Material provided →
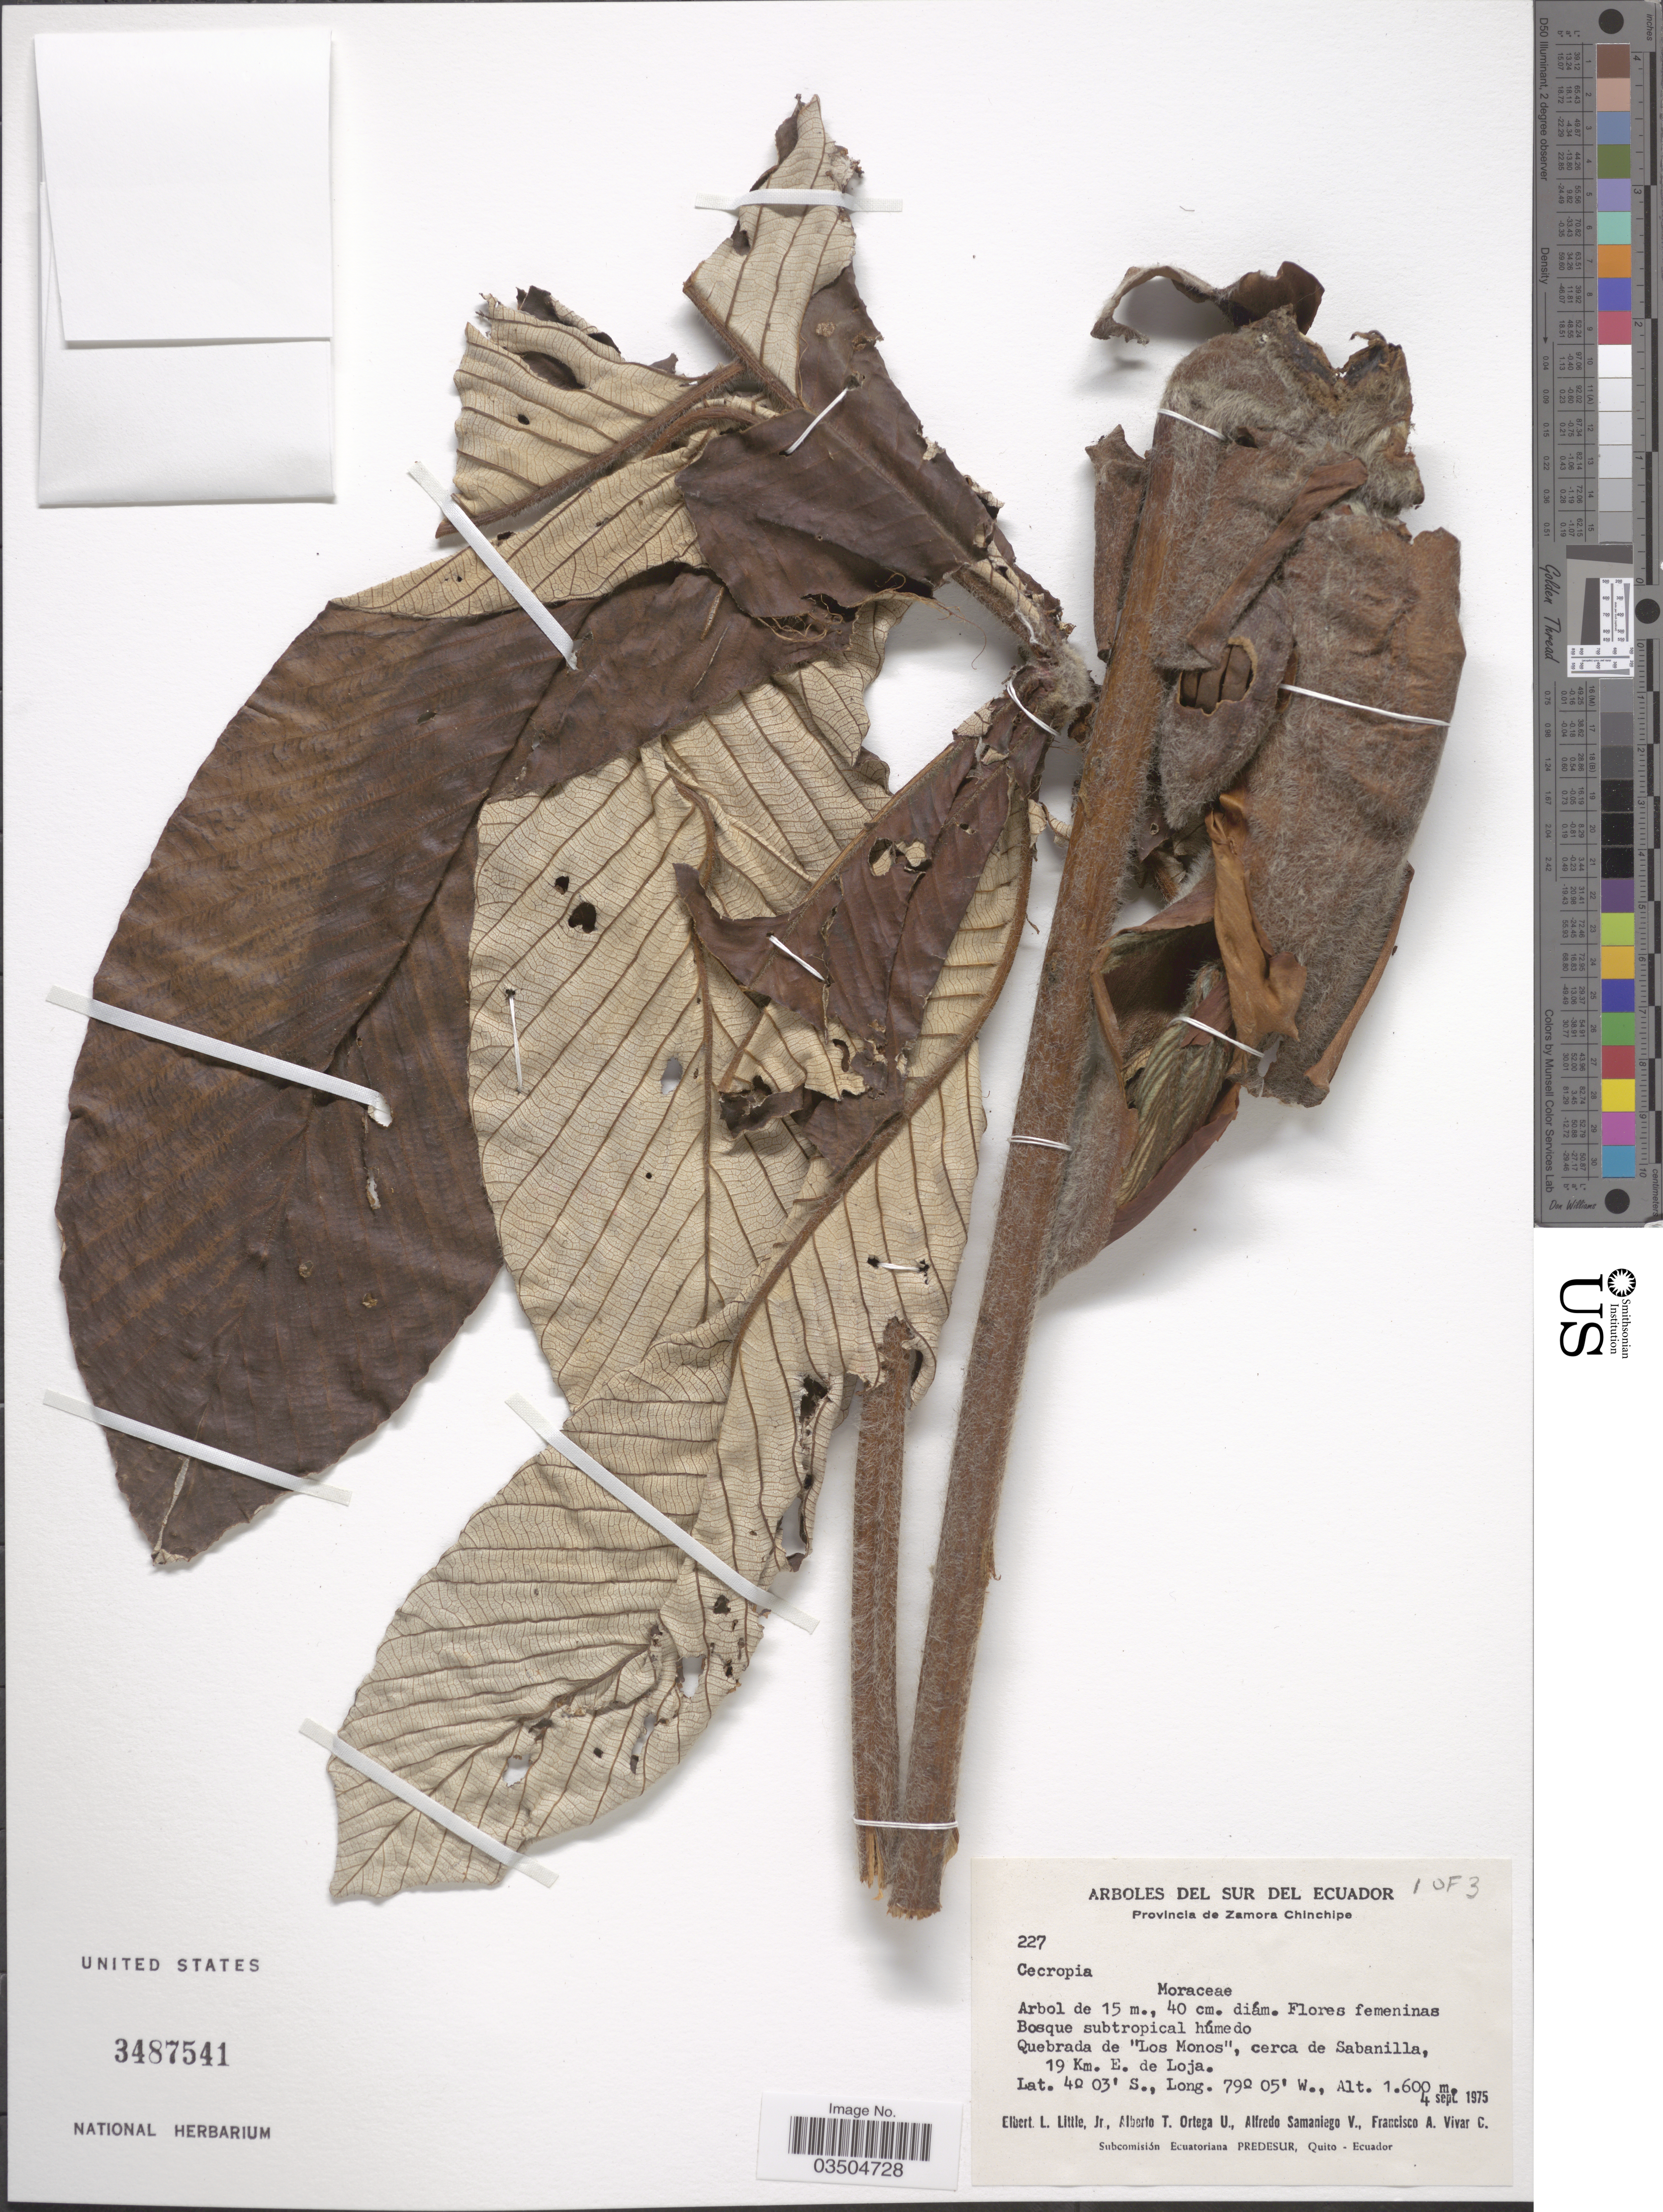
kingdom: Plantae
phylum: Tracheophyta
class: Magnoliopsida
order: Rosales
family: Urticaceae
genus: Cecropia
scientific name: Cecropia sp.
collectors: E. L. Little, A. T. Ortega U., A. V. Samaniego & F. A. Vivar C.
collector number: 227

...

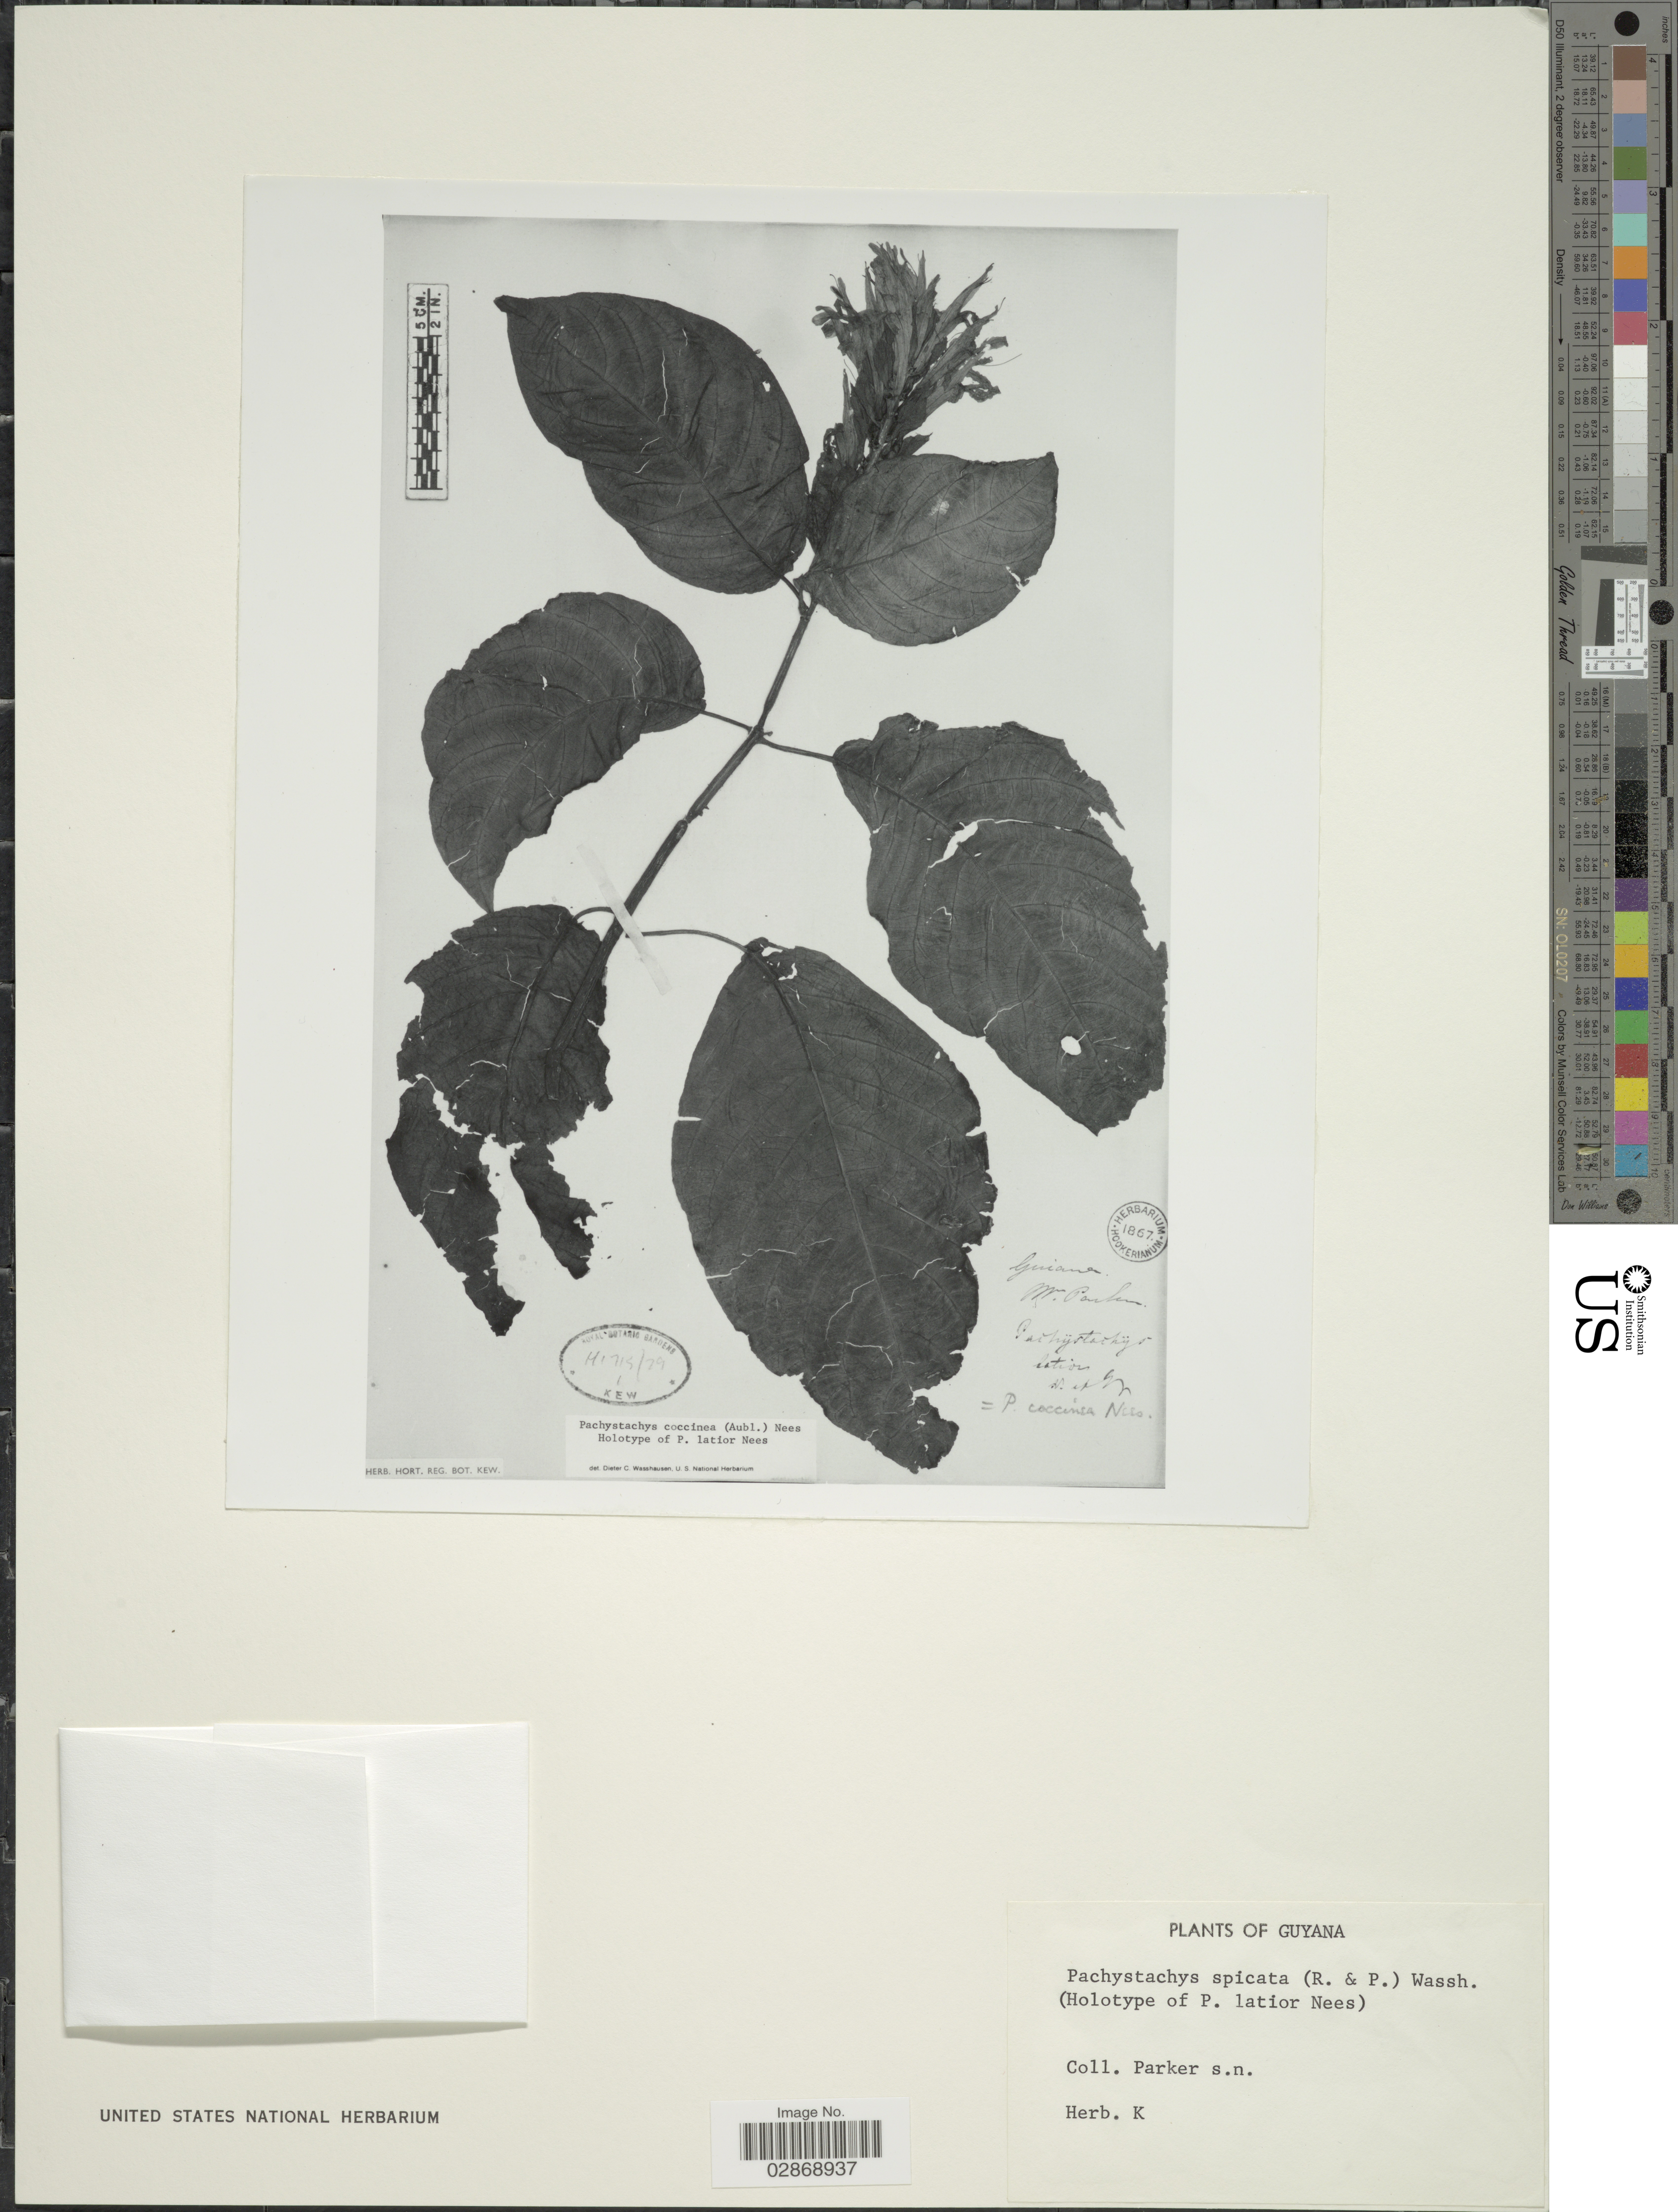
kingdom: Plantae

What you should do → Put the lines of the items into a Markdown table with the columns "Row" and "Entry", starting at the line that contains "phylum: Tracheophyta" and ending at the line that contains "collectors: E. L.". Include both of those lines and leave out any blank lines.

Solved problem →
| Row | Entry |
|---|---|
| 1 | phylum: Tracheophyta |
| 2 | class: Magnoliopsida |
| 3 | order: Rosales |
| 4 | family: Urticaceae |
| 5 | genus: Cecropia |
| 6 | scientific name: Cecropia sp. |
| 7 | collectors: E. L. Little, A. T. Ortega U., A. V. Samaniego & F. A. Vivar C. |